ASSIGNMENT — Nothing but the lines from the one containing "focal_35mm: 90" through the last line of the entries should appear in the output, each verbatim.

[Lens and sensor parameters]
# # # # #
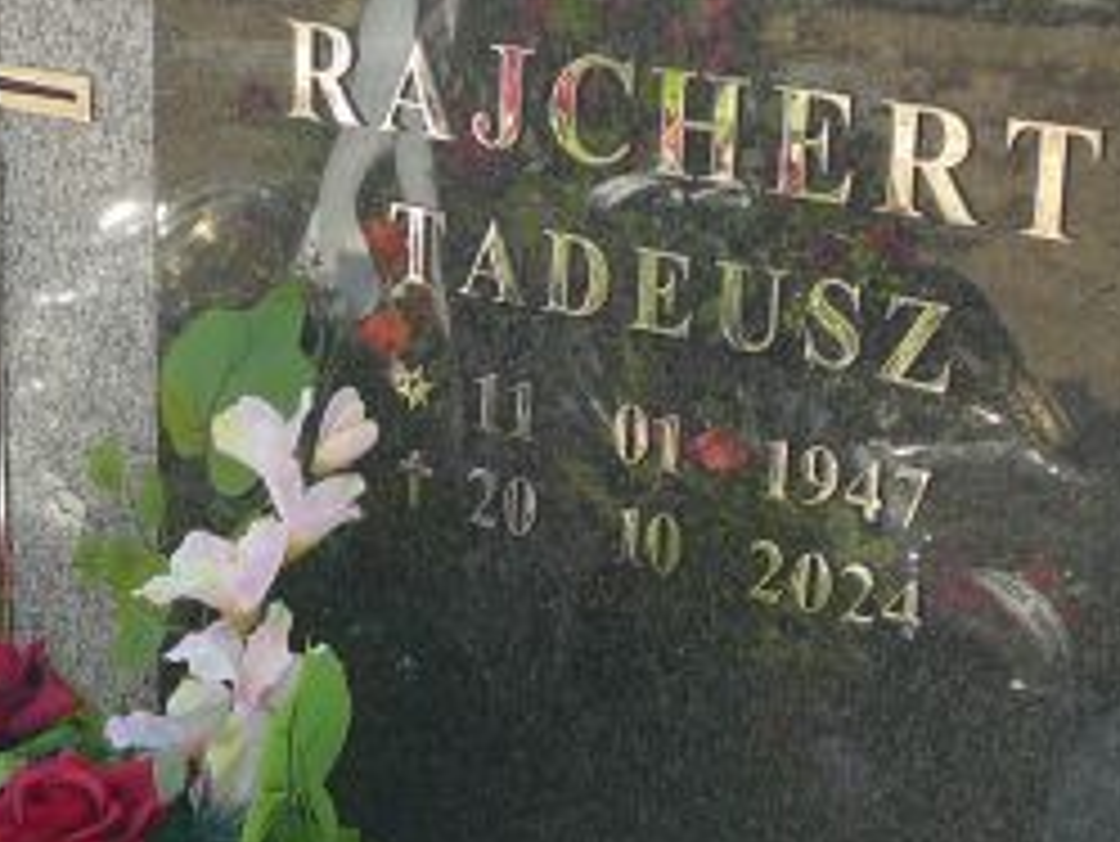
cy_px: 788
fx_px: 2913
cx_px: 288
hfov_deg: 21.6
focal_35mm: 90
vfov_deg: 16.2
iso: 80
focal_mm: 5.2
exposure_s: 1/160
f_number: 2.8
# # # # #
ANSWER TO THE PROBLEM —
focal_35mm: 90
vfov_deg: 16.2
iso: 80
focal_mm: 5.2
exposure_s: 1/160
f_number: 2.8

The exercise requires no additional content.